Working on my friends TR has introduced me to the concept of setting the timing advance using a vacuum gauge.

Its pretty easy because there are a number of vacuum fittings on the TR manifold.

Has anybody ever tried this on a MGA using the vacuum fitting for the distributor advance?
T McCarthy

The vacuum used for this procedure must be manifold vacuum. I believe that the vacuum advance port on the MGA is the same as on the early MGBs, a ported vacuum on the carburetor and will not work for timing purposes. I seem to remember that there is at least one hole in the MGA intake manifold that is plugged with a bolt, where a barbed vacuum fitting could be installed to do the timing. The barbed fitting could then be capped or removed and the original bolt reinstalled. Cheers - Dave
David DuBois

I drilled my balance pipe midway between the carbs and installed a fitting with a cap. This allows easy measurement of manifold vacuuum. That said, I've never considered vacuum reading to be an accurate method of timeing, only a trouble shooting tool. Too many other variables I think. I could be wrong....

GTF
G T Foster

Tysen - This is a technique that interests me - tell me more.
dominic clancy

All you are doing is determining the maximum idle speed, hence highest vacuum produced for a given throttle opening. Not a good way to set timing (or mixture, which is also done this way); it will wind up too far (sometimes a LOT) advanced (or too lean) but useful for diagnostics.

FRM
FR Millmore

Dominic,

Here's a good description.

http://automotivemileposts.com/garage/v2n8.html
T McCarthy

Tysen -
Please don't believe this Malarkey.

"Timing chains can slip over the years,"
***Very unlikely, and if they do then the engine either quits completely, or will do so soon, possibly doing severe damage.
Timing chains do wear, causing late cam and spark timing. Fix it, since that also can do damage and certainly kills performance and mileage.

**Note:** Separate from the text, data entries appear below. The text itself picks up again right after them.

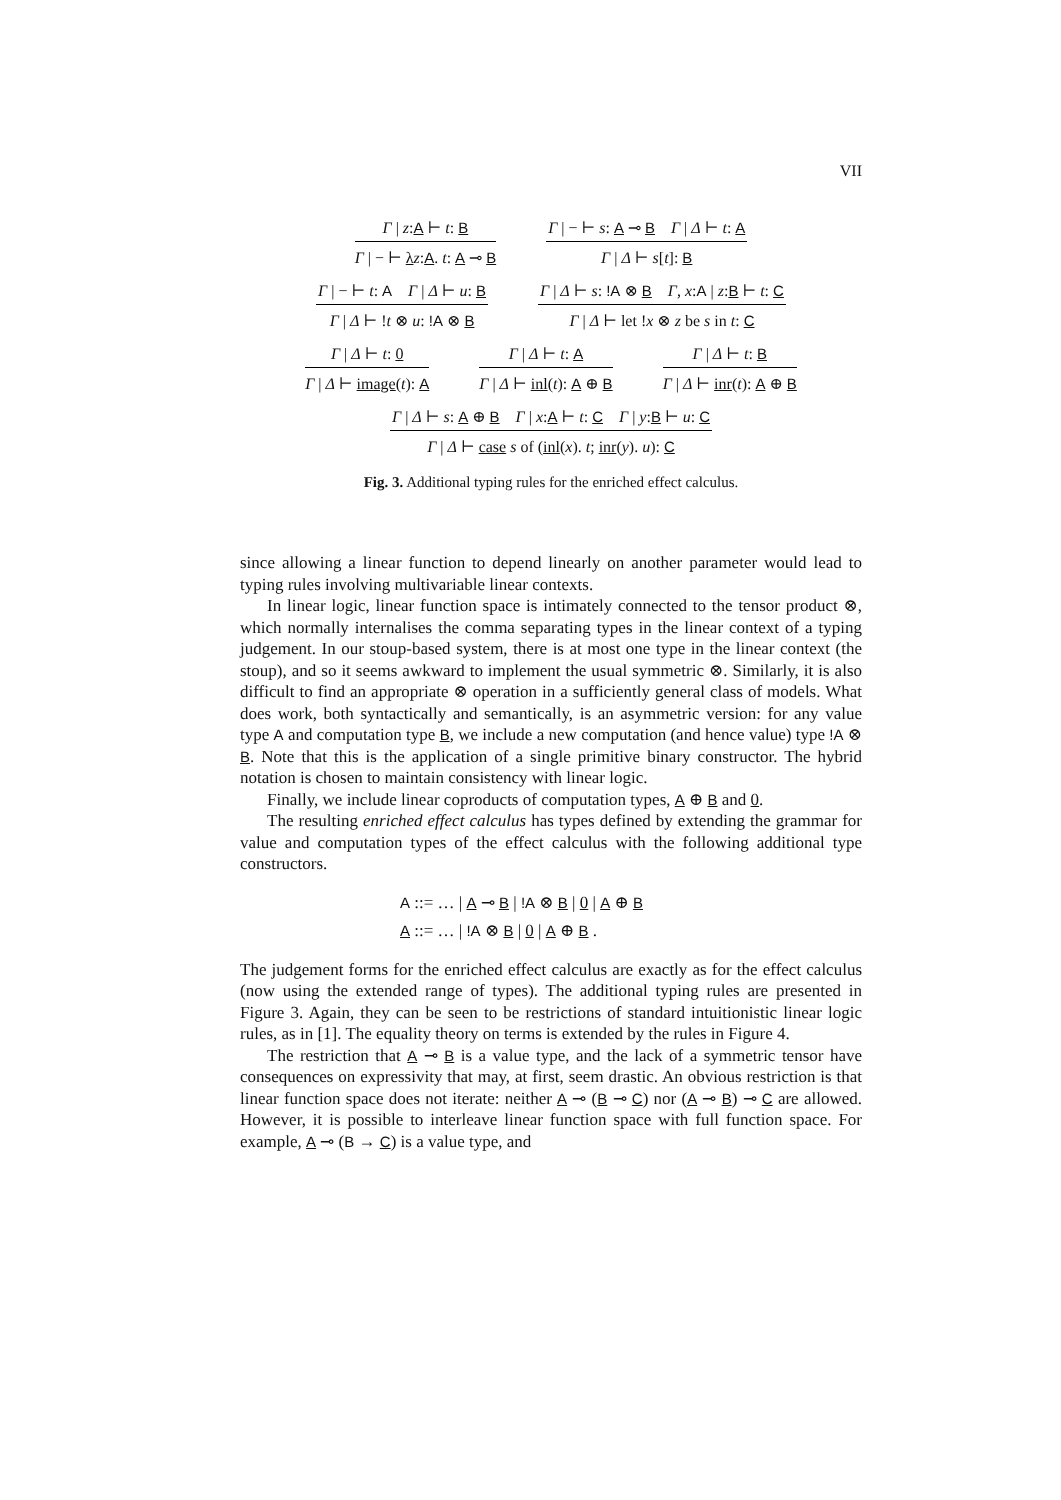VII
Γ | z:A ⊢ t: B
Γ | − ⊢ λz:A. t: A ⊸ B
Γ | − ⊢ s: A ⊸ B Γ | Δ ⊢ t: A
Γ | Δ ⊢ s[t]: B
Γ | − ⊢ t: A Γ | Δ ⊢ u: B
Γ | Δ ⊢ !t ⊗ u: !A ⊗ B
Γ | Δ ⊢ s: !A ⊗ B Γ, x:A | z:B ⊢ t: C
Γ | Δ ⊢ let !x ⊗ z be s in t: C
Γ | Δ ⊢ t: 0
Γ | Δ ⊢ image(t): A
Γ | Δ ⊢ t: A
Γ | Δ ⊢ inl(t): A ⊕ B
Γ | Δ ⊢ t: B
Γ | Δ ⊢ inr(t): A ⊕ B
Γ | Δ ⊢ s: A ⊕ B Γ | x:A ⊢ t: C Γ | y:B ⊢ u: C
Γ | Δ ⊢ case s of (inl(x). t; inr(y). u): C
Fig. 3. Additional typing rules for the enriched effect calculus.
since allowing a linear function to depend linearly on another parameter would lead to typing rules involving multivariable linear contexts.
In linear logic, linear function space is intimately connected to the tensor product ⊗, which normally internalises the comma separating types in the linear context of a typing judgement. In our stoup-based system, there is at most one type in the linear context (the stoup), and so it seems awkward to implement the usual symmetric ⊗. Similarly, it is also difficult to find an appropriate ⊗ operation in a sufficiently general class of models. What does work, both syntactically and semantically, is an asymmetric version: for any value type A and computation type B, we include a new computation (and hence value) type !A ⊗ B. Note that this is the application of a single primitive binary constructor. The hybrid notation is chosen to maintain consistency with linear logic.
Finally, we include linear coproducts of computation types, A ⊕ B and 0.
The resulting enriched effect calculus has types defined by extending the grammar for value and computation types of the effect calculus with the following additional type constructors.
A ::= … | A ⊸ B | !A ⊗ B | 0 | A ⊕ B
A ::= … | !A ⊗ B | 0 | A ⊕ B .
The judgement forms for the enriched effect calculus are exactly as for the effect calculus (now using the extended range of types). The additional typing rules are presented in Figure 3. Again, they can be seen to be restrictions of standard intuitionistic linear logic rules, as in [1]. The equality theory on terms is extended by the rules in Figure 4.
The restriction that A ⊸ B is a value type, and the lack of a symmetric tensor have consequences on expressivity that may, at first, seem drastic. An obvious restriction is that linear function space does not iterate: neither A ⊸ (B ⊸ C) nor (A ⊸ B) ⊸ C are allowed. However, it is possible to interleave linear function space with full function space. For example, A ⊸ (B → C) is a value type, and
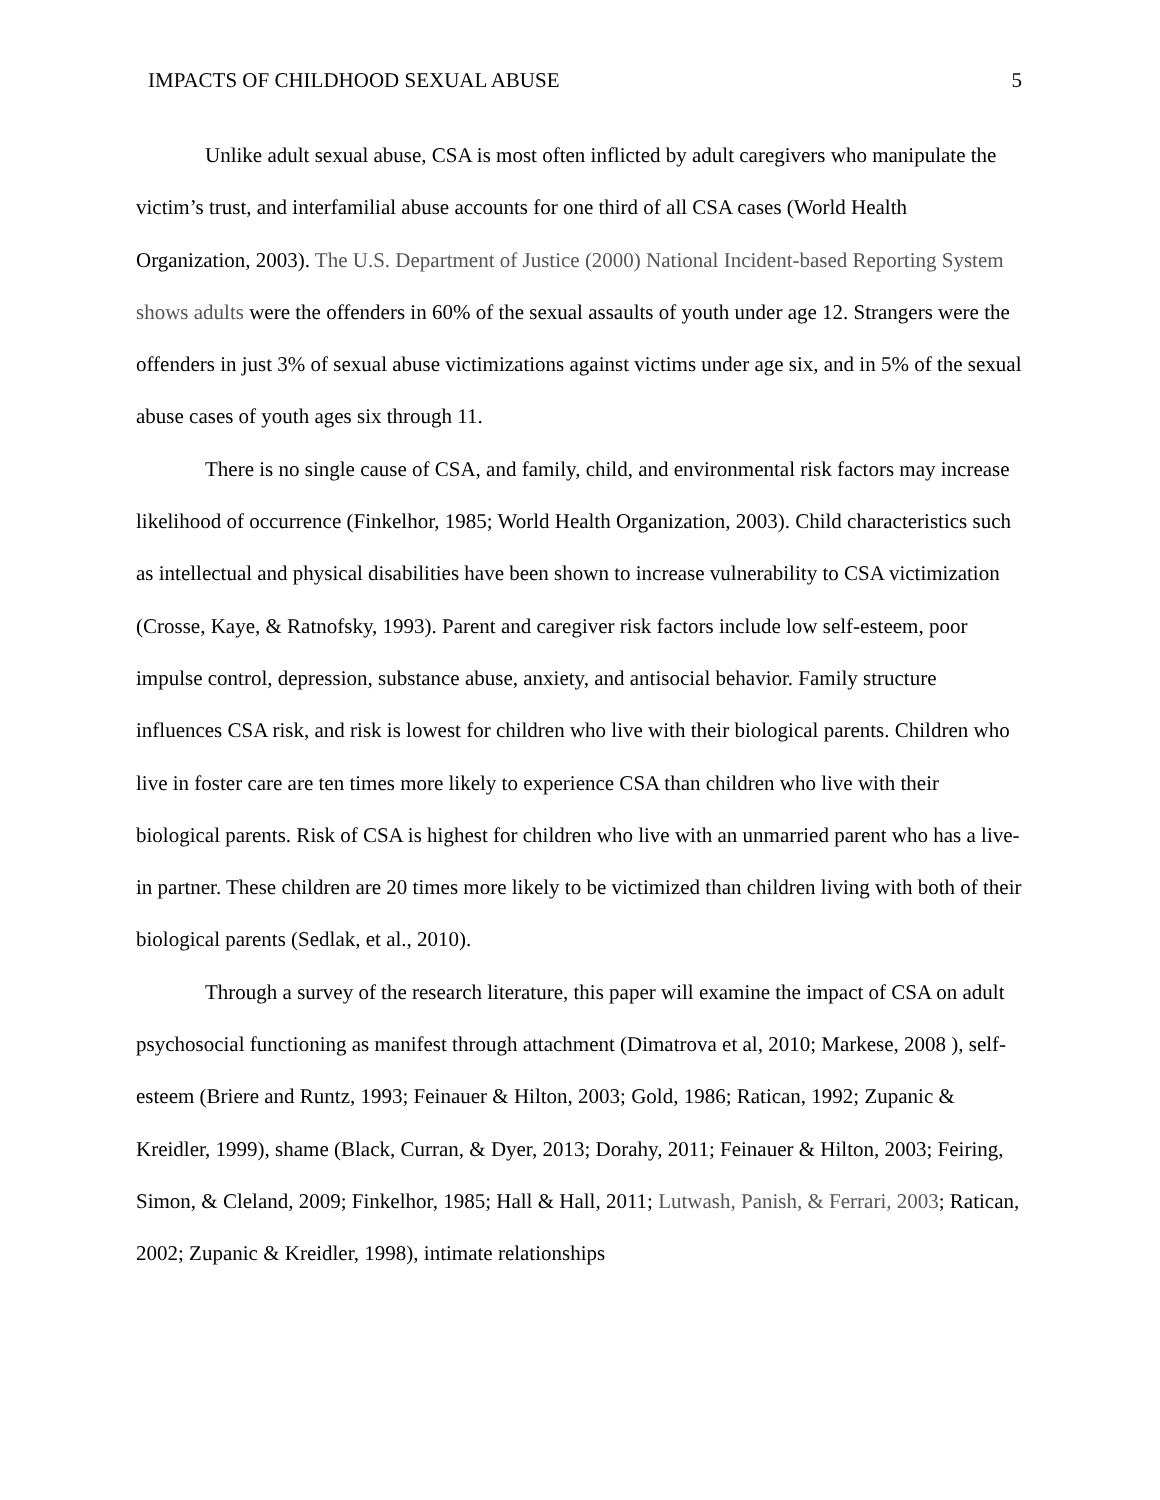IMPACTS OF CHILDHOOD SEXUAL ABUSE 5
Unlike adult sexual abuse, CSA is most often inflicted by adult caregivers who manipulate the victim’s trust, and interfamilial abuse accounts for one third of all CSA cases (World Health Organization, 2003). The U.S. Department of Justice (2000) National Incident-based Reporting System shows adults were the offenders in 60% of the sexual assaults of youth under age 12. Strangers were the offenders in just 3% of sexual abuse victimizations against victims under age six, and in 5% of the sexual abuse cases of youth ages six through 11.
There is no single cause of CSA, and family, child, and environmental risk factors may increase likelihood of occurrence (Finkelhor, 1985; World Health Organization, 2003). Child characteristics such as intellectual and physical disabilities have been shown to increase vulnerability to CSA victimization (Crosse, Kaye, & Ratnofsky, 1993). Parent and caregiver risk factors include low self-esteem, poor impulse control, depression, substance abuse, anxiety, and antisocial behavior. Family structure influences CSA risk, and risk is lowest for children who live with their biological parents. Children who live in foster care are ten times more likely to experience CSA than children who live with their biological parents. Risk of CSA is highest for children who live with an unmarried parent who has a live-in partner. These children are 20 times more likely to be victimized than children living with both of their biological parents (Sedlak, et al., 2010).
Through a survey of the research literature, this paper will examine the impact of CSA on adult psychosocial functioning as manifest through attachment (Dimatrova et al, 2010; Markese, 2008 ), self-esteem (Briere and Runtz, 1993; Feinauer & Hilton, 2003; Gold, 1986; Ratican, 1992; Zupanic & Kreidler, 1999), shame (Black, Curran, & Dyer, 2013; Dorahy, 2011; Feinauer & Hilton, 2003; Feiring, Simon, & Cleland, 2009; Finkelhor, 1985; Hall & Hall, 2011; Lutwash, Panish, & Ferrari, 2003; Ratican, 2002; Zupanic & Kreidler, 1998), intimate relationships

"harmonic balancers can move,"
***A balancer that has moved is a fragmentation grenade ready to go off. Fix it!


" and the bottom line is you are no longer able to verify where top dead center is using the old methods."
***Certainly not at this guy's competence level. The rest of us can, or have enough sense to find out how from someone who does.

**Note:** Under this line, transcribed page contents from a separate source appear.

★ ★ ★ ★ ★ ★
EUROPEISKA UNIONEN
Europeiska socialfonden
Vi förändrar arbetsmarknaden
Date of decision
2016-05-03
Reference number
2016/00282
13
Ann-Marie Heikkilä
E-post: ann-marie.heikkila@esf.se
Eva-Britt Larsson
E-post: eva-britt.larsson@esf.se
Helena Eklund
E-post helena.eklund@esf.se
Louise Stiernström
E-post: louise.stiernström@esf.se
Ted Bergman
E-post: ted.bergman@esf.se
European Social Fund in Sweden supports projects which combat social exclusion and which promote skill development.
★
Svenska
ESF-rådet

"Plus, with today's fuels, it's more difficult to reach the point where your old engine performs both efficiently and reliably without sacrificing performance. Following the steps below, you will be able to minimize pinging, have reliable starting under all conditions, and easily get maximum performance from your engine using today's fuels."
*** Yeah and pigs fly with a carburettor that uses a cup of gas per thousand miles, Shut up!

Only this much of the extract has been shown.